#### DATASET RECORDS ####

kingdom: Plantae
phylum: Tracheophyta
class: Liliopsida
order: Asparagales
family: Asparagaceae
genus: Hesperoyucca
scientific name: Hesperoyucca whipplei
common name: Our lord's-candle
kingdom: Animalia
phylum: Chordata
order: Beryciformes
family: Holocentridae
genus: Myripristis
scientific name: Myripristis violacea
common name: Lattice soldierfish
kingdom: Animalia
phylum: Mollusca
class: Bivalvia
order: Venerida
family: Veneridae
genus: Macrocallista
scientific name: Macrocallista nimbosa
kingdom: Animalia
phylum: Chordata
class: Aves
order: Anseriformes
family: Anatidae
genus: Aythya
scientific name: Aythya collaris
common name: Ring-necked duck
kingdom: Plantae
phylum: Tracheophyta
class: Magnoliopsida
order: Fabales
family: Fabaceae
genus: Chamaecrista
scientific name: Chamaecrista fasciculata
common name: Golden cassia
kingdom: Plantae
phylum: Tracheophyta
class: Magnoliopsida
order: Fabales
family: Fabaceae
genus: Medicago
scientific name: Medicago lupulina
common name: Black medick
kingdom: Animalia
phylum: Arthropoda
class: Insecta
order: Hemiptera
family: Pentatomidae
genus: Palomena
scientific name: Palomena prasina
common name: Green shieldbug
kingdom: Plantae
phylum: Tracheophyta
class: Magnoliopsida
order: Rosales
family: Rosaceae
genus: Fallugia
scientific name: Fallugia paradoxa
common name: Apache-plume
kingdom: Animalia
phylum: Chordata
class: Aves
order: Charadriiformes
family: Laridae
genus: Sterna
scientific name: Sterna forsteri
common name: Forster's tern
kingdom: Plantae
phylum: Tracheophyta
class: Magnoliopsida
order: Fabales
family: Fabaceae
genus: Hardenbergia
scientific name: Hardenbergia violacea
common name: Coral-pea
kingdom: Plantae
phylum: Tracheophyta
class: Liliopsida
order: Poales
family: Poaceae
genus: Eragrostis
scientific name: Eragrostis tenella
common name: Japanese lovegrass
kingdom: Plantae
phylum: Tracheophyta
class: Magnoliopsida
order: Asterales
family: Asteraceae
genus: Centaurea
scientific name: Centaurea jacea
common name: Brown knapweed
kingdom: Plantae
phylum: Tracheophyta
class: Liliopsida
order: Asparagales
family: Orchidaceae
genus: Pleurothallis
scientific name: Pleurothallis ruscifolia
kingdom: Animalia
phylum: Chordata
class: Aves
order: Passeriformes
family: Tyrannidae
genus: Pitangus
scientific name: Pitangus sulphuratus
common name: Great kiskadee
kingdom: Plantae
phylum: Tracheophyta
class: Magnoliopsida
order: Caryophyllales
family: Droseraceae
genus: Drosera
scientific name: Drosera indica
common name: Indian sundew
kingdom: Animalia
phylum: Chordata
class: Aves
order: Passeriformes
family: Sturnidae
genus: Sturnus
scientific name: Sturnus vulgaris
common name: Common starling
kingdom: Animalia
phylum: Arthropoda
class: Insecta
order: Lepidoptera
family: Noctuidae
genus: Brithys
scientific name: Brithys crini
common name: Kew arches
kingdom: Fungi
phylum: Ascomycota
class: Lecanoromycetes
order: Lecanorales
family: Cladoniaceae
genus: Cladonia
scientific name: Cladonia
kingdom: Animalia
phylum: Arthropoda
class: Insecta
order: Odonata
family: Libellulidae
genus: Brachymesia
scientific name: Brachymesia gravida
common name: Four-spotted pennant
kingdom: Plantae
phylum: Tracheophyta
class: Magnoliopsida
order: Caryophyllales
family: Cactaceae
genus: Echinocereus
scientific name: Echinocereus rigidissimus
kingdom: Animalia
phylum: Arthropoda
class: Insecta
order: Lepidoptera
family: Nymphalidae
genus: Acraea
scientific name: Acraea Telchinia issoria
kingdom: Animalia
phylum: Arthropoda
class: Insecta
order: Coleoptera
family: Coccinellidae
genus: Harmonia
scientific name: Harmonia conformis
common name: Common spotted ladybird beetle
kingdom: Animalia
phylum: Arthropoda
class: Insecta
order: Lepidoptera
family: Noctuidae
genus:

####

* TASK TO CARRY OUT: Put the lines above into a Markdown table with two columns, "Row" for a running number and "Line" for the line itself. Leave out blank lines.

* OUTPUT BELOW:
| Row | Line |
|---|---|
| 1 | kingdom: Plantae |
| 2 | phylum: Tracheophyta |
| 3 | class: Liliopsida |
| 4 | order: Asparagales |
| 5 | family: Asparagaceae |
| 6 | genus: Hesperoyucca |
| 7 | scientific name: Hesperoyucca whipplei |
| 8 | common name: Our lord's-candle |
| 9 | kingdom: Animalia |
| 10 | phylum: Chordata |
| 11 | order: Beryciformes |
| 12 | family: Holocentridae |
| 13 | genus: Myripristis |
| 14 | scientific name: Myripristis violacea |
| 15 | common name: Lattice soldierfish |
| 16 | kingdom: Animalia |
| 17 | phylum: Mollusca |
| 18 | class: Bivalvia |
| 19 | order: Venerida |
| 20 | family: Veneridae |
| 21 | genus: Macrocallista |
| 22 | scientific name: Macrocallista nimbosa |
| 23 | kingdom: Animalia |
| 24 | phylum: Chordata |
| 25 | class: Aves |
| 26 | order: Anseriformes |
| 27 | family: Anatidae |
| 28 | genus: Aythya |
| 29 | scientific name: Aythya collaris |
| 30 | common name: Ring-necked duck |
| 31 | kingdom: Plantae |
| 32 | phylum: Tracheophyta |
| 33 | class: Magnoliopsida |
| 34 | order: Fabales |
| 35 | family: Fabaceae |
| 36 | genus: Chamaecrista |
| 37 | scientific name: Chamaecrista fasciculata |
| 38 | common name: Golden cassia |
| 39 | kingdom: Plantae |
| 40 | phylum: Tracheophyta |
| 41 | class: Magnoliopsida |
| 42 | order: Fabales |
| 43 | family: Fabaceae |
| 44 | genus: Medicago |
| 45 | scientific name: Medicago lupulina |
| 46 | common name: Black medick |
| 47 | kingdom: Animalia |
| 48 | phylum: Arthropoda |
| 49 | class: Insecta |
| 50 | order: Hemiptera |
| 51 | family: Pentatomidae |
| 52 | genus: Palomena |
| 53 | scientific name: Palomena prasina |
| 54 | common name: Green shieldbug |
| 55 | kingdom: Plantae |
| 56 | phylum: Tracheophyta |
| 57 | class: Magnoliopsida |
| 58 | order: Rosales |
| 59 | family: Rosaceae |
| 60 | genus: Fallugia |
| 61 | scientific name: Fallugia paradoxa |
| 62 | common name: Apache-plume |
| 63 | kingdom: Animalia |
| 64 | phylum: Chordata |
| 65 | class: Aves |
| 66 | order: Charadriiformes |
| 67 | family: Laridae |
| 68 | genus: Sterna |
| 69 | scientific name: Sterna forsteri |
| 70 | common name: Forster's tern |
| 71 | kingdom: Plantae |
| 72 | phylum: Tracheophyta |
| 73 | class: Magnoliopsida |
| 74 | order: Fabales |
| 75 | family: Fabaceae |
| 76 | genus: Hardenbergia |
| 77 | scientific name: Hardenbergia violacea |
| 78 | common name: Coral-pea |
| 79 | kingdom: Plantae |
| 80 | phylum: Tracheophyta |
| 81 | class: Liliopsida |
| 82 | order: Poales |
| 83 | family: Poaceae |
| 84 | genus: Eragrostis |
| 85 | scientific name: Eragrostis tenella |
| 86 | common name: Japanese lovegrass |
| 87 | kingdom: Plantae |
| 88 | phylum: Tracheophyta |
| 89 | class: Magnoliopsida |
| 90 | order: Asterales |
| 91 | family: Asteraceae |
| 92 | genus: Centaurea |
| 93 | scientific name: Centaurea jacea |
| 94 | common name: Brown knapweed |
| 95 | kingdom: Plantae |
| 96 | phylum: Tracheophyta |
| 97 | class: Liliopsida |
| 98 | order: Asparagales |
| 99 | family: Orchidaceae |
| 100 | genus: Pleurothallis |
| 101 | scientific name: Pleurothallis ruscifolia |
| 102 | kingdom: Animalia |
| 103 | phylum: Chordata |
| 104 | class: Aves |
| 105 | order: Passeriformes |
| 106 | family: Tyrannidae |
| 107 | genus: Pitangus |
| 108 | scientific name: Pitangus sulphuratus |
| 109 | common name: Great kiskadee |
| 110 | kingdom: Plantae |
| 111 | phylum: Tracheophyta |
| 112 | class: Magnoliopsida |
| 113 | order: Caryophyllales |
| 114 | family: Droseraceae |
| 115 | genus: Drosera |
| 116 | scientific name: Drosera indica |
| 117 | common name: Indian sundew |
| 118 | kingdom: Animalia |
| 119 | phylum: Chordata |
| 120 | class: Aves |
| 121 | order: Passeriformes |
| 122 | family: Sturnidae |
| 123 | genus: Sturnus |
| 124 | scientific name: Sturnus vulgaris |
| 125 | common name: Common starling |
| 126 | kingdom: Animalia |
| 127 | phylum: Arthropoda |
| 128 | class: Insecta |
| 129 | order: Lepidoptera |
| 130 | family: Noctuidae |
| 131 | genus: Brithys |
| 132 | scientific name: Brithys crini |
| 133 | common name: Kew arches |
| 134 | kingdom: Fungi |
| 135 | phylum: Ascomycota |
| 136 | class: Lecanoromycetes |
| 137 | order: Lecanorales |
| 138 | family: Cladoniaceae |
| 139 | genus: Cladonia |
| 140 | scientific name: Cladonia |
| 141 | kingdom: Animalia |
| 142 | phylum: Arthropoda |
| 143 | class: Insecta |
| 144 | order: Odonata |
| 145 | family: Libellulidae |
| 146 | genus: Brachymesia |
| 147 | scientific name: Brachymesia gravida |
| 148 | common name: Four-spotted pennant |
| 149 | kingdom: Plantae |
| 150 | phylum: Tracheophyta |
| 151 | class: Magnoliopsida |
| 152 | order: Caryophyllales |
| 153 | family: Cactaceae |
| 154 | genus: Echinocereus |
| 155 | scientific name: Echinocereus rigidissimus |
| 156 | kingdom: Animalia |
| 157 | phylum: Arthropoda |
| 158 | class: Insecta |
| 159 | order: Lepidoptera |
| 160 | family: Nymphalidae |
| 161 | genus: Acraea |
| 162 | scientific name: Acraea Telchinia issoria |
| 163 | kingdom: Animalia |
| 164 | phylum: Arthropoda |
| 165 | class: Insecta |
| 166 | order: Coleoptera |
| 167 | family: Coccinellidae |
| 168 | genus: Harmonia |
| 169 | scientific name: Harmonia conformis |
| 170 | common name: Common spotted ladybird beetle |
| 171 | kingdom: Animalia |
| 172 | phylum: Arthropoda |
| 173 | class: Insecta |
| 174 | order: Lepidoptera |
| 175 | family: Noctuidae |
| 176 | genus: |